### 読解文
「咢堂ブックオブザイヤー」最大のキラータイトル登場か
5年前の2014年より尾崎財団で始まった書籍顕彰事業「咢堂ブックオブザイヤー」。
衆議院の連続当選25回を数える議員であると同時に、犬養毅とならぶジャーナリスト出身政治家の草分け、あるいは雄弁家、そして地方議員(東京市会議員)出身でもあった尾崎行雄にちなんで制定されたささやかな賞です。財団が主宰する人材育成塾「咢堂塾(がくどうじゅく)」はじめ会員の皆様の推薦によって選出され、毎年尾崎行雄の誕生日でもある12月24日に決定、翌25日に発表されます。
過去にはコラムニストの勝谷誠彦さん、また昨年はアゴラでもおなじみの足立康史議員や石破茂議員、枝野幸男議員など、党派や主義主張を問わず広範囲の書籍に注目してきました。アゴラ上で紹介された書籍に注目することも多々あり、そのいくつかは実際に本年の候補作にも挙げられています。
そうした中、関係者の中でも一躍注目を集めているのが、ノンフィクションライター・常井健一さんの最新刊『無敗の男中村喜四郎全告白』(文藝春秋刊)です。
著者はこれまでにも小泉純一郎・元総理や進次郎・環境大臣などに肉薄したインタビューやルポで知られていますが、今作は近年の野党再編でキーマンと目される中村喜四郎・衆議院議員に密着取材。書籍帯の「25年の沈黙を破ってついにそのすべてを語った!」が誇張でない、圧巻の332頁です。建設大臣の頃に遭ったゼネコン疑惑をめぐる司法との戦いや、子息との衝突と克服、長年の沈黙を破っての精力的な活動など、これほどのドラマ性を秘めた政治家は現代において稀でしょう。
尾崎との共通点、それ以上に興味を引いた「長老の生きざま」
######
### 保存データ
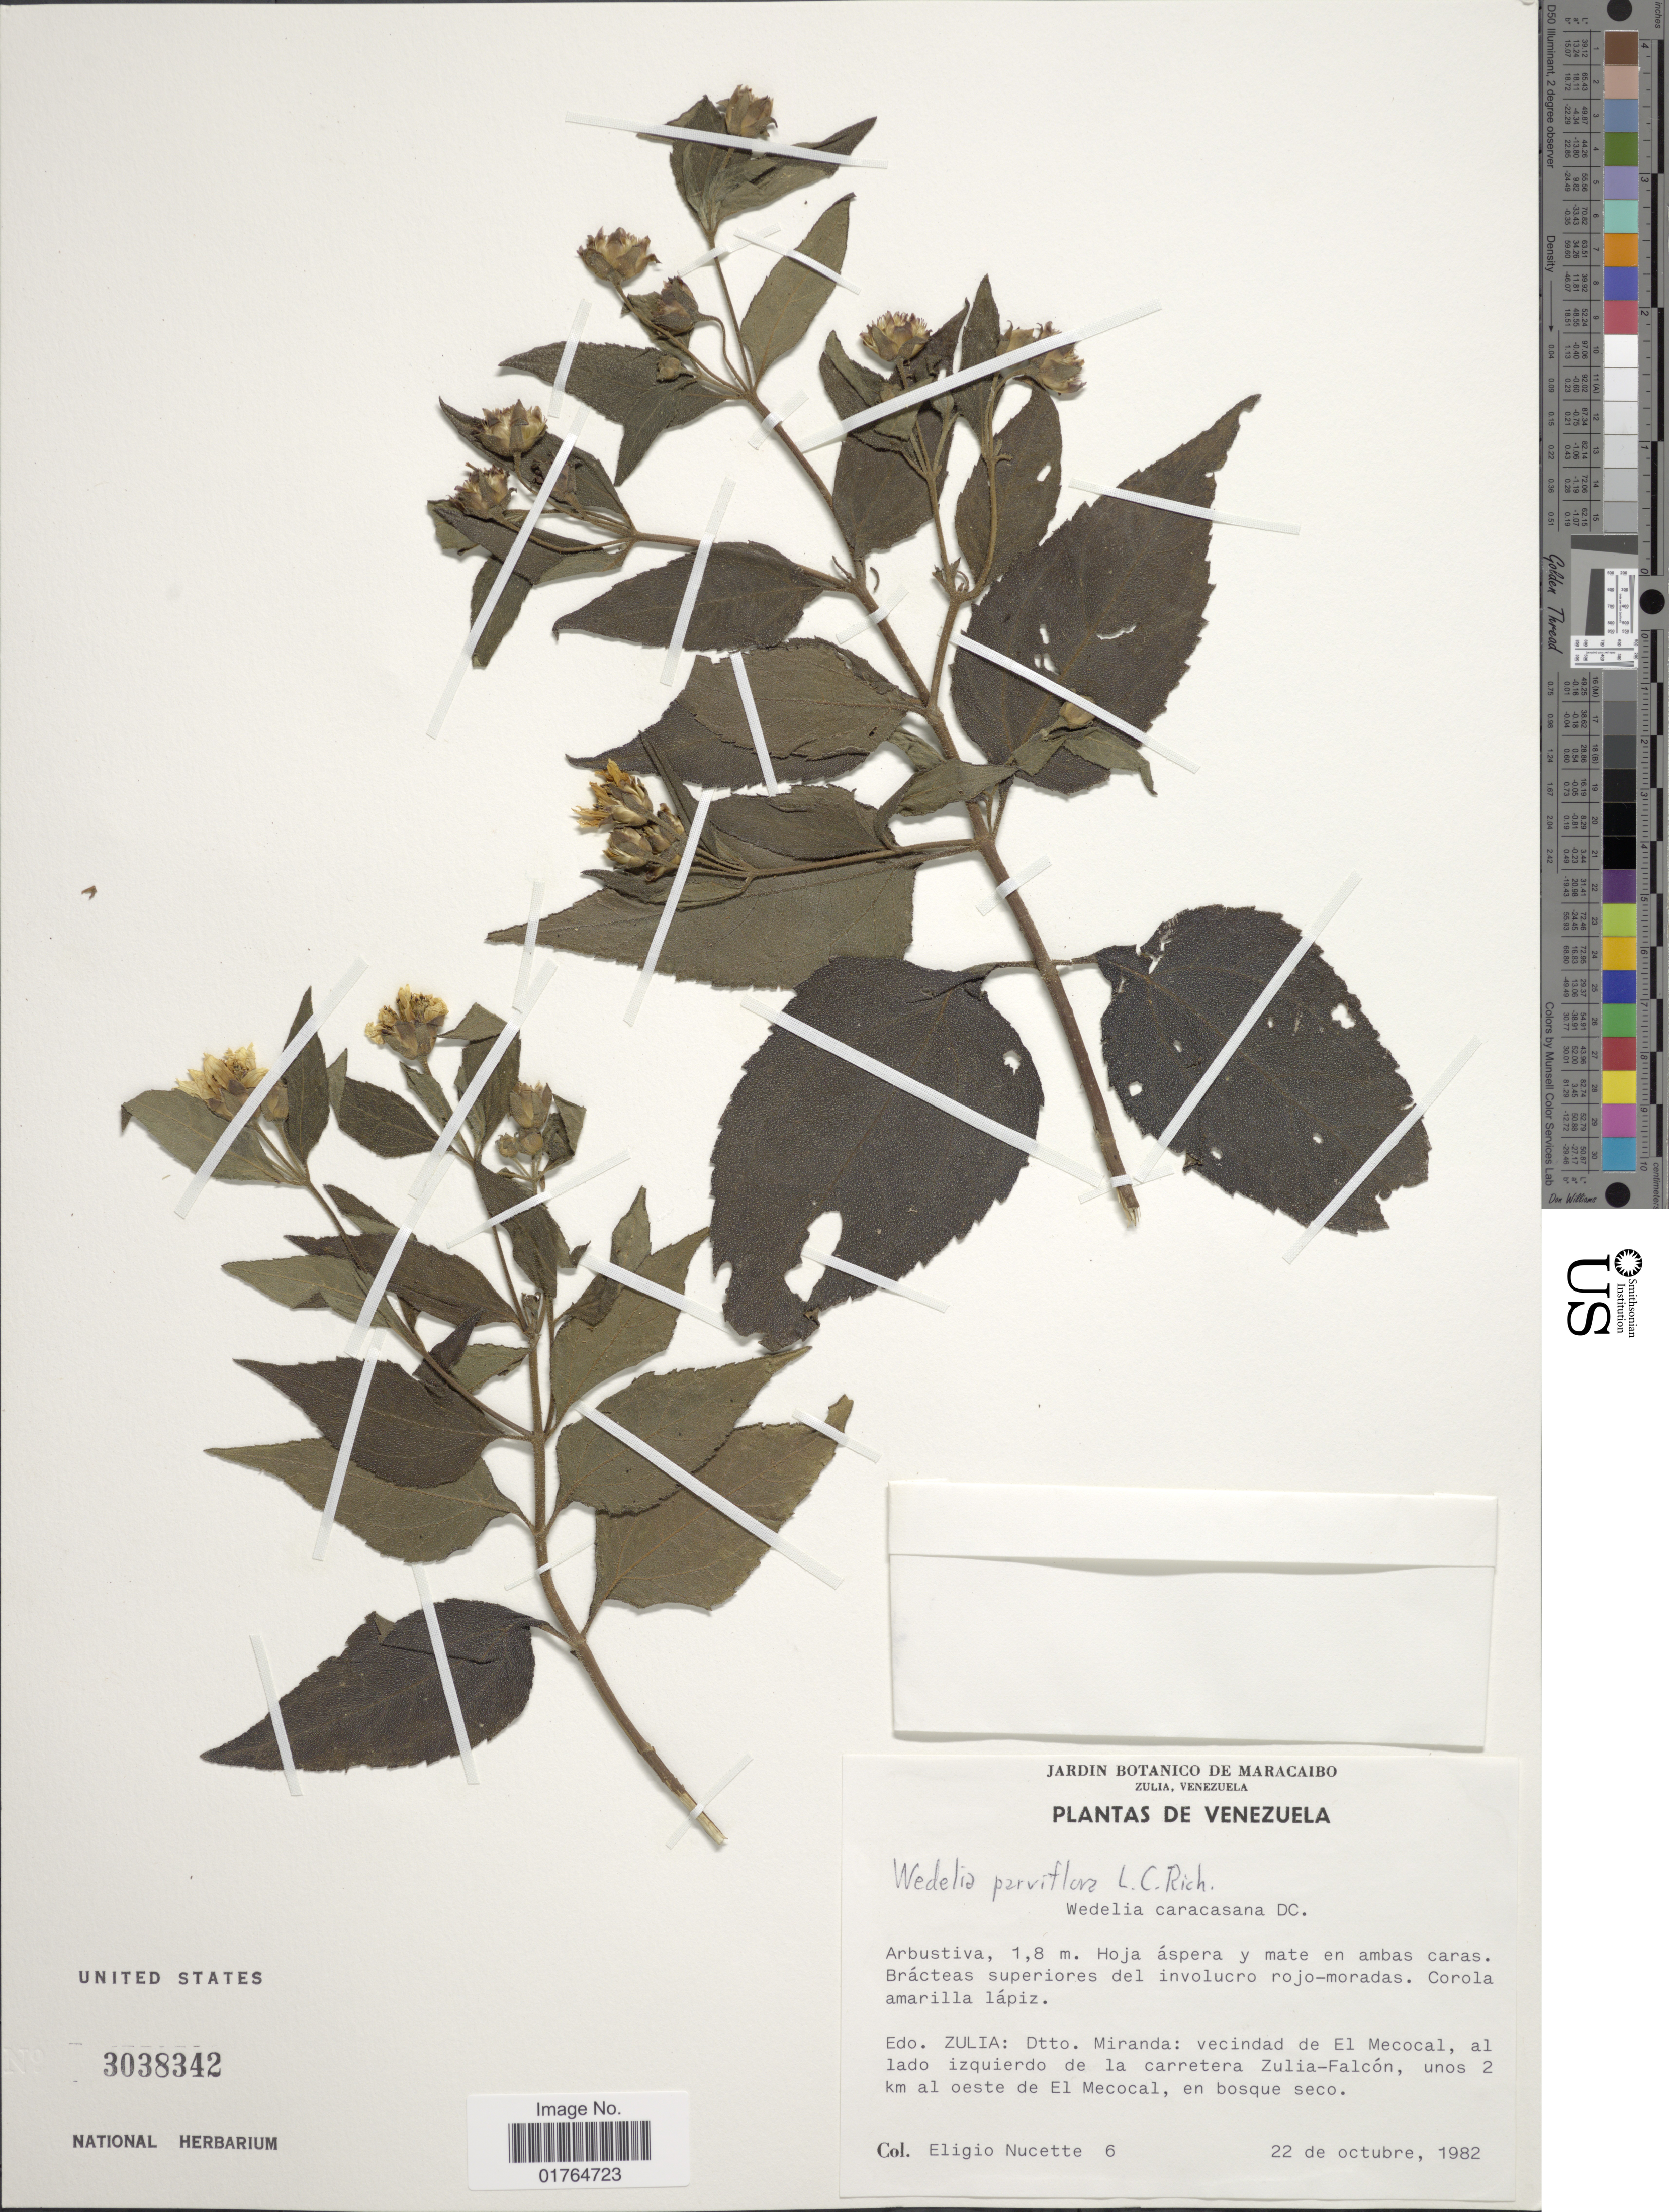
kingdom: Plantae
######
### 保存データ
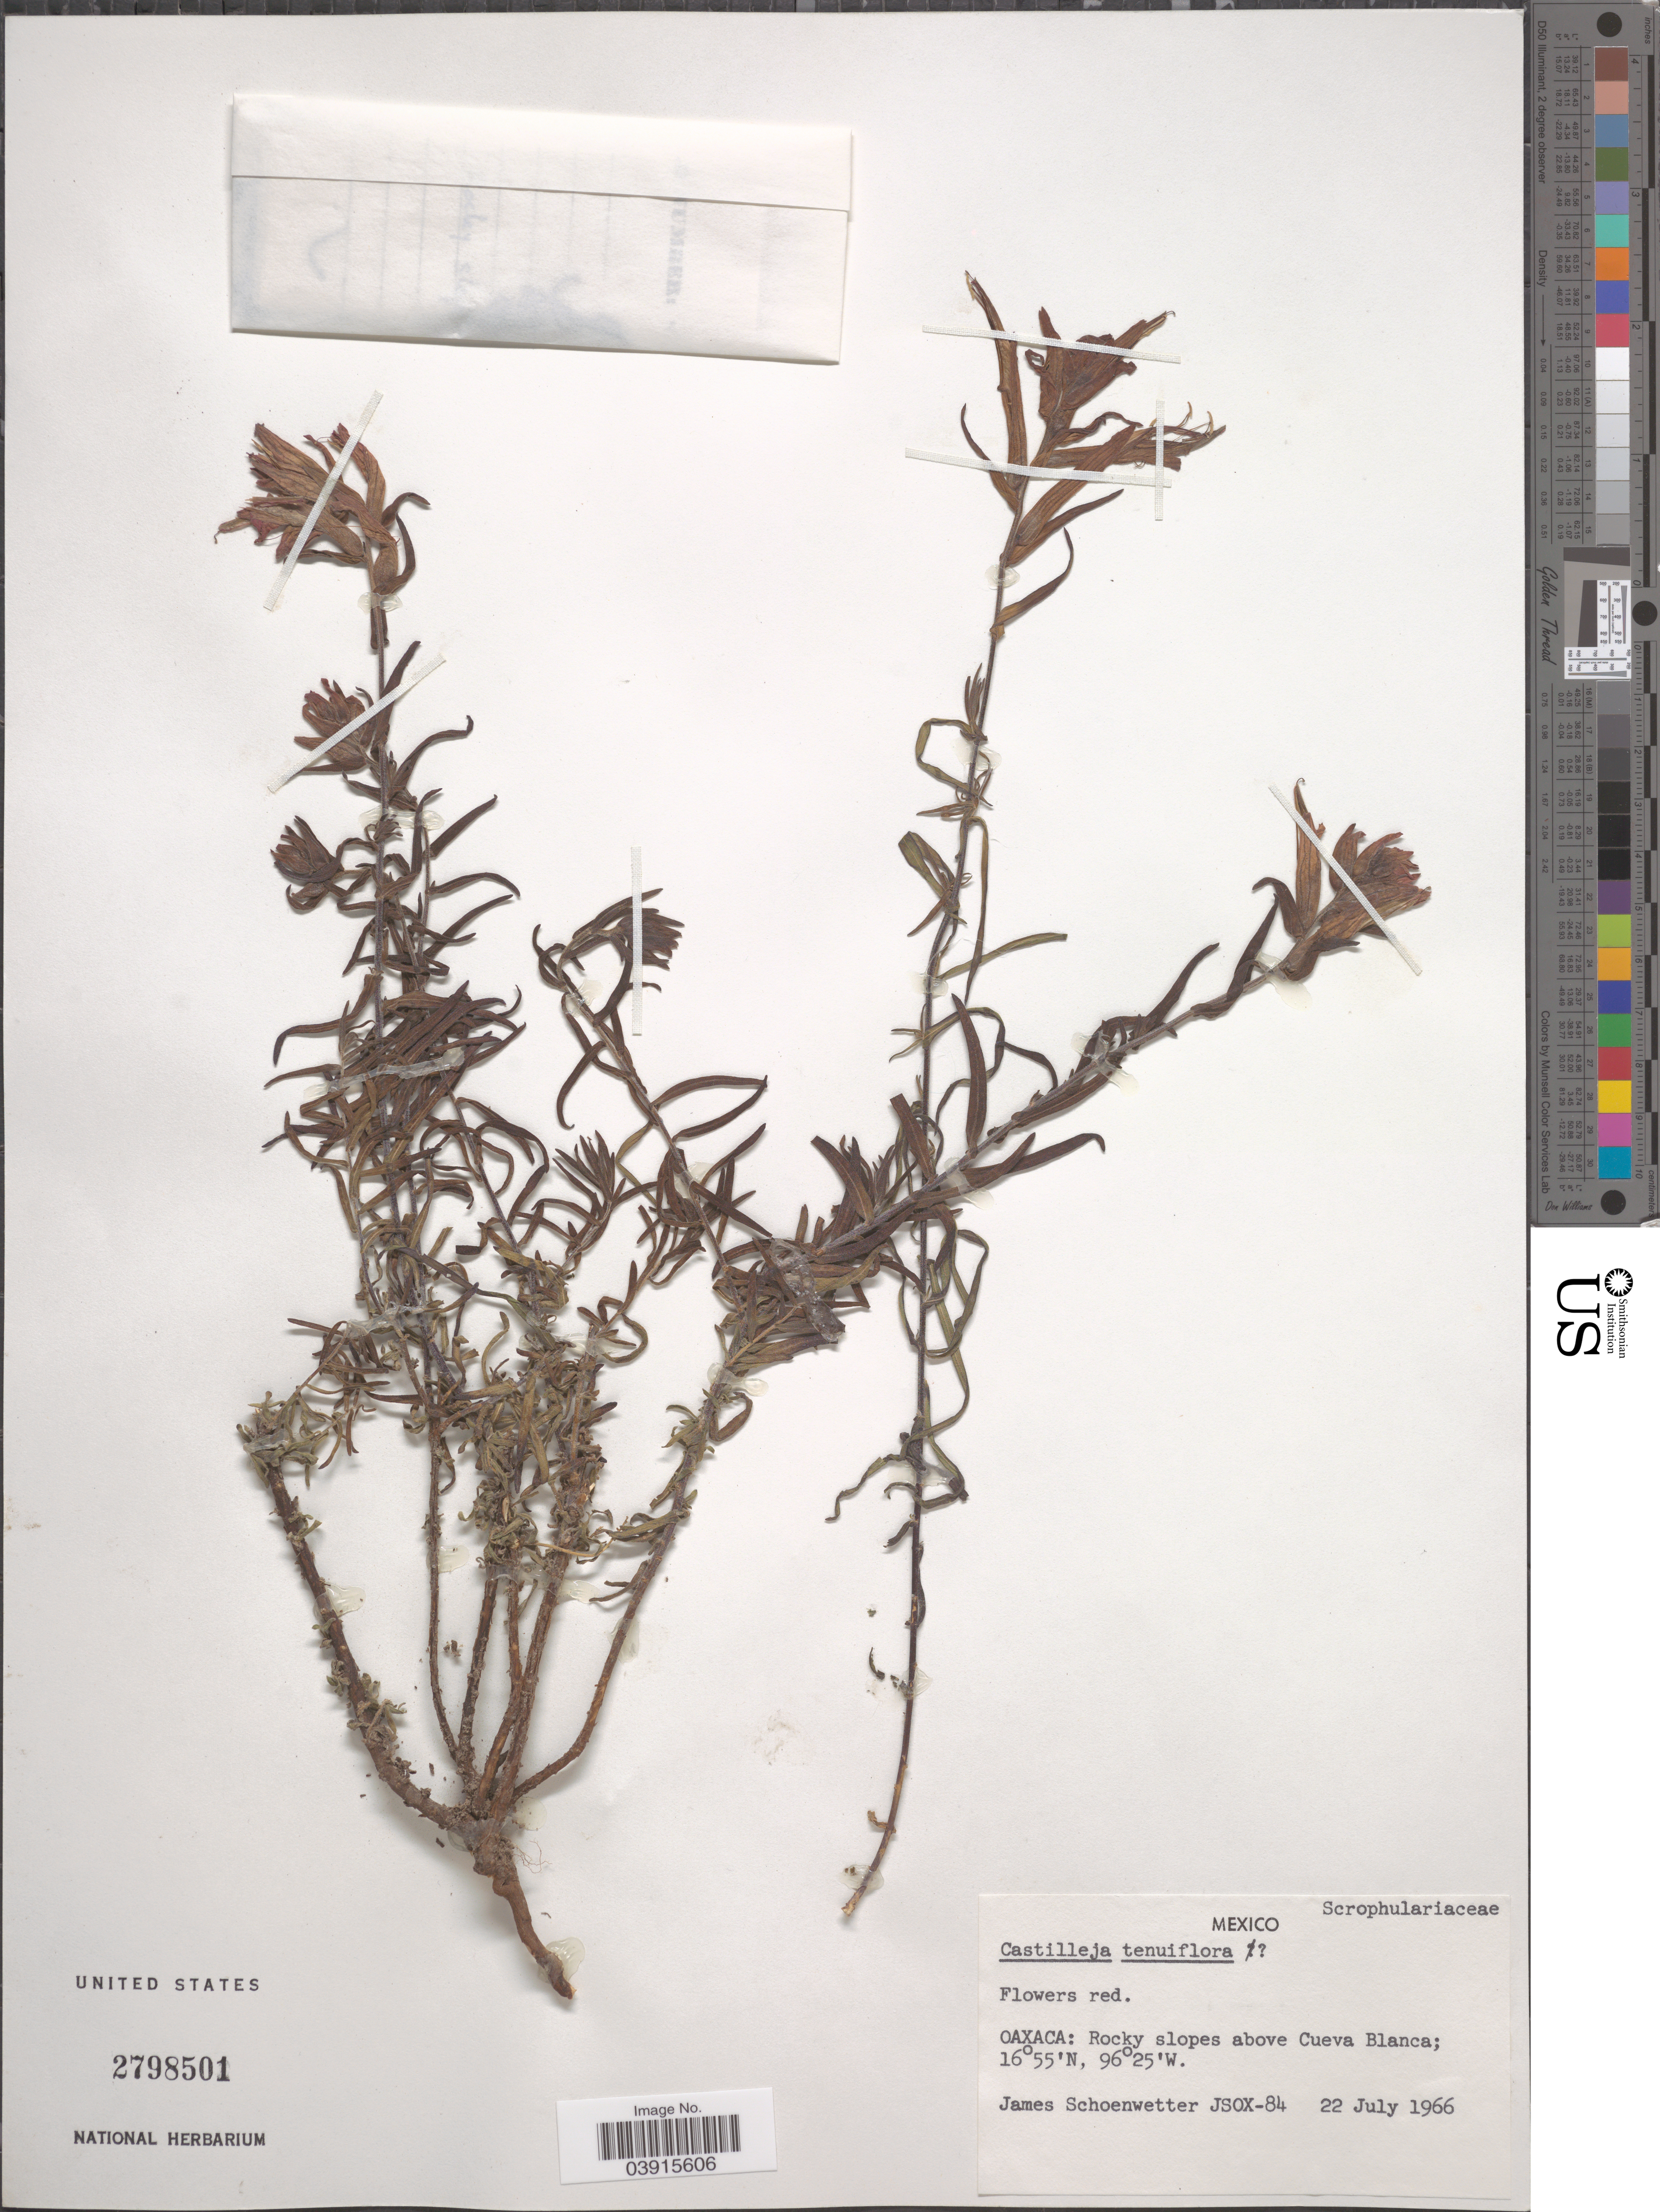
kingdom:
######
記述課題 A: 読解文によると、「咢堂ブックオブザイヤー」は毎年何月何日に発表されるか。
記述課題 B: 読解文で、昨年注目した例として名前が出ている議員を漏れなく挙げよ。

解答結果 A: 毎年12月25日に発表される。

解答結果 B: 足立康史、石破茂、枝野幸男